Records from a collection
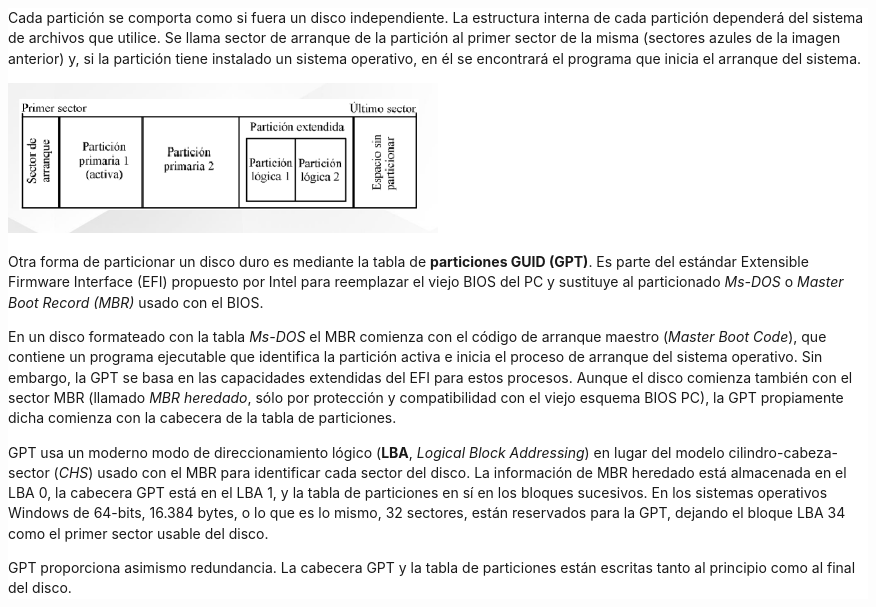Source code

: 
Cada partición se comporta como si fuera un disco independiente. La estructura interna de cada partición dependerá del sistema de archivos que utilice. Se llama sector de arranque de la partición al primer sector de la misma (sectores azules de la imagen anterior) y, si la partición tiene instalado un sistema operativo, en él se encontrará el programa que inicia el arranque del sistema.

<img src="./media/ud4-04.png" width="50%">

Otra forma de particionar un disco duro es mediante la tabla de **particiones GUID (GPT)**. Es parte del estándar Extensible Firmware Interface (EFI) propuesto por Intel para reemplazar el viejo BIOS del PC y sustituye al particionado _Ms-DOS_ o _Master Boot Record (MBR)_ usado con el BIOS.

En un disco formateado con la tabla _Ms-DOS_ el MBR comienza con el código de arranque maestro (_Master Boot Code_), que contiene un programa ejecutable que identifica la partición activa e inicia el proceso de arranque del sistema operativo. Sin embargo, la GPT se basa en las capacidades extendidas del EFI para estos procesos. Aunque el disco comienza también con el sector MBR (llamado _MBR heredado_, sólo por protección y compatibilidad con el viejo esquema BIOS PC), la GPT propiamente dicha comienza con la cabecera de la tabla de particiones.

GPT usa un moderno modo de direccionamiento lógico (**LBA**, _Logical Block Addressing_) en lugar del modelo cilindro-cabeza-sector (_CHS_) usado con el MBR para identificar cada sector del disco. La información de MBR heredado está almacenada en el LBA 0, la cabecera GPT está en el LBA 1, y la tabla de particiones en sí en los bloques sucesivos. En los sistemas operativos Windows de 64-bits, 16.384 bytes, o lo que es lo mismo, 32 sectores, están reservados para la GPT, dejando el bloque LBA 34 como el primer sector usable del disco.

GPT proporciona asimismo redundancia. La cabecera GPT y la tabla de particiones están escritas tanto al principio como al final del disco.
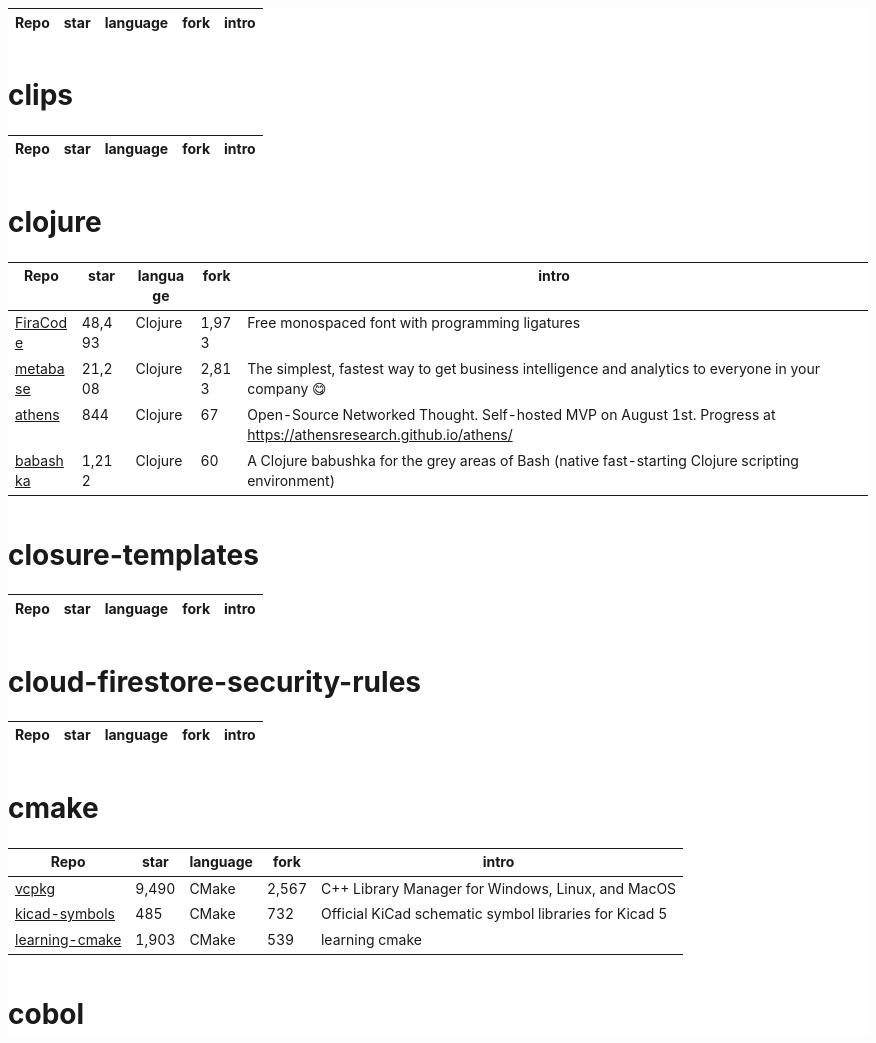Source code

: Repo|star|language|fork|intro
-|-|-|-|-



# clips

Repo|star|language|fork|intro
-|-|-|-|-



# clojure

Repo|star|language|fork|intro
-|-|-|-|-
[FiraCode](https://github.com/tonsky/FiraCode)|48,493|Clojure|1,973|Free monospaced font with programming ligatures
[metabase](https://github.com/metabase/metabase)|21,208|Clojure|2,813|The simplest, fastest way to get business intelligence and analytics to everyone in your company 😋
[athens](https://github.com/athensresearch/athens)|844|Clojure|67|Open-Source Networked Thought. Self-hosted MVP on August 1st. Progress at https://athensresearch.github.io/athens/
[babashka](https://github.com/borkdude/babashka)|1,212|Clojure|60|A Clojure babushka for the grey areas of Bash (native fast-starting Clojure scripting environment)


# closure-templates

Repo|star|language|fork|intro
-|-|-|-|-



# cloud-firestore-security-rules

Repo|star|language|fork|intro
-|-|-|-|-



# cmake

Repo|star|language|fork|intro
-|-|-|-|-
[vcpkg](https://github.com/microsoft/vcpkg)|9,490|CMake|2,567|C++ Library Manager for Windows, Linux, and MacOS
[kicad-symbols](https://github.com/KiCad/kicad-symbols)|485|CMake|732|Official KiCad schematic symbol libraries for Kicad 5
[learning-cmake](https://github.com/Akagi201/learning-cmake)|1,903|CMake|539|learning cmake


# cobol
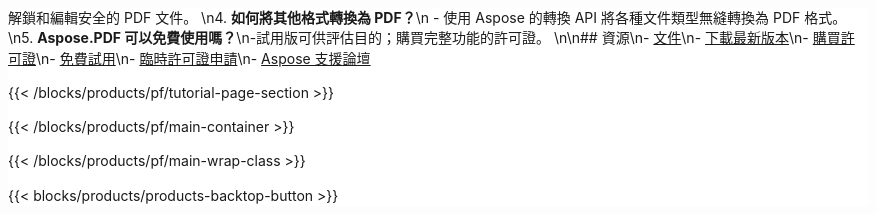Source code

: 解鎖和編輯安全的 PDF 文件。 \n4. **如何將其他格式轉換為 PDF？**\n - 使用 Aspose 的轉換 API 將各種文件類型無縫轉換為 PDF 格式。 \n5. **Aspose.PDF 可以免費使用嗎？**\n-試用版可供評估目的；購買完整功能的許可證。 \n\n## 資源\n- [文件](https://reference.aspose.com/pdf/java/)\n- [下載最新版本](https://releases.aspose.com/pdf/java/)\n- [購買許可證](https://purchase.aspose.com/buy)\n- [免費試用](https://releases.aspose.com/pdf/java/)\n- [臨時許可證申請](https://purchase.aspose.com/temporary-license/)\n- [Aspose 支援論壇](https://forum.aspose.com/c/pdf/10)

{{< /blocks/products/pf/tutorial-page-section >}}

{{< /blocks/products/pf/main-container >}}

{{< /blocks/products/pf/main-wrap-class >}}

{{< blocks/products/products-backtop-button >}}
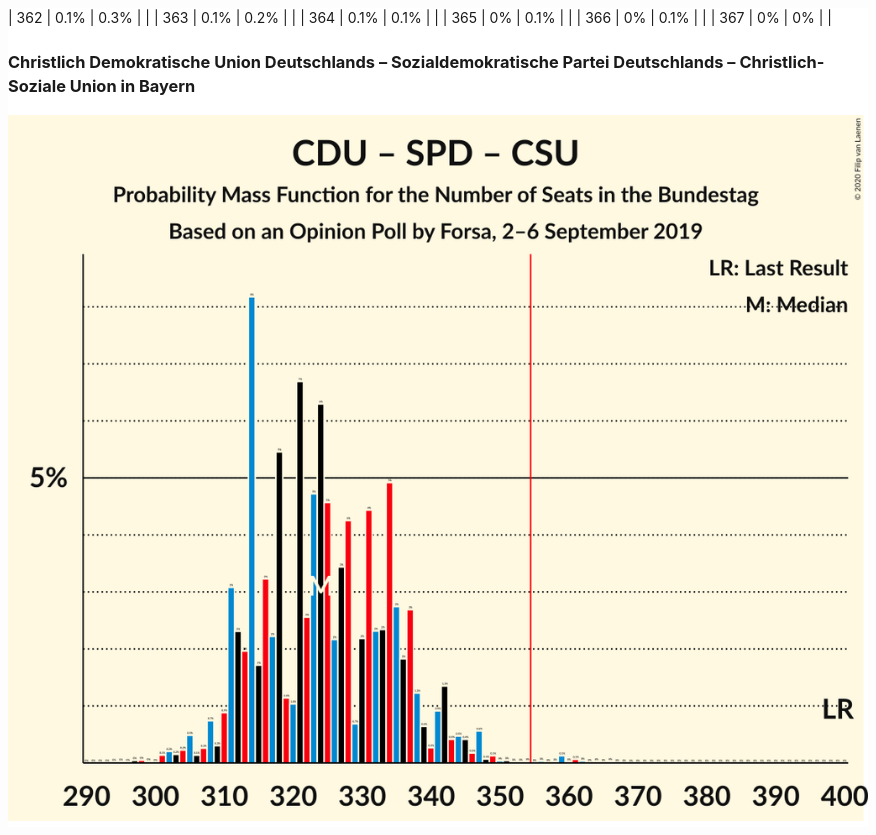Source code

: | 362 | 0.1% | 0.3% |  |
| 363 | 0.1% | 0.2% |  |
| 364 | 0.1% | 0.1% |  |
| 365 | 0% | 0.1% |  |
| 366 | 0% | 0.1% |  |
| 367 | 0% | 0% |  |

### Christlich Demokratische Union Deutschlands – Sozialdemokratische Partei Deutschlands – Christlich-Soziale Union in Bayern

![Graph with seats probability mass function not yet produced](2019-09-06-Forsa-coalitions-seats-pmf-cdu–spd–csu.png "Seats Probability Mass Function")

*TASK TO COMPLETE*:
Each line of the entries above that has the word "Windows" is to be copied.

*TASK RESPONSE*:
GPT usa un moderno modo de direccionamiento lógico (**LBA**, _Logical Block Addressing_) en lugar del modelo cilindro-cabeza-sector (_CHS_) usado con el MBR para identificar cada sector del disco. La información de MBR heredado está almacenada en el LBA 0, la cabecera GPT está en el LBA 1, y la tabla de particiones en sí en los bloques sucesivos. En los sistemas operativos Windows de 64-bits, 16.384 bytes, o lo que es lo mismo, 32 sectores, están reservados para la GPT, dejando el bloque LBA 34 como el primer sector usable del disco.
[vcpkg](https://github.com/microsoft/vcpkg)|9,490|CMake|2,567|C++ Library Manager for Windows, Linux, and MacOS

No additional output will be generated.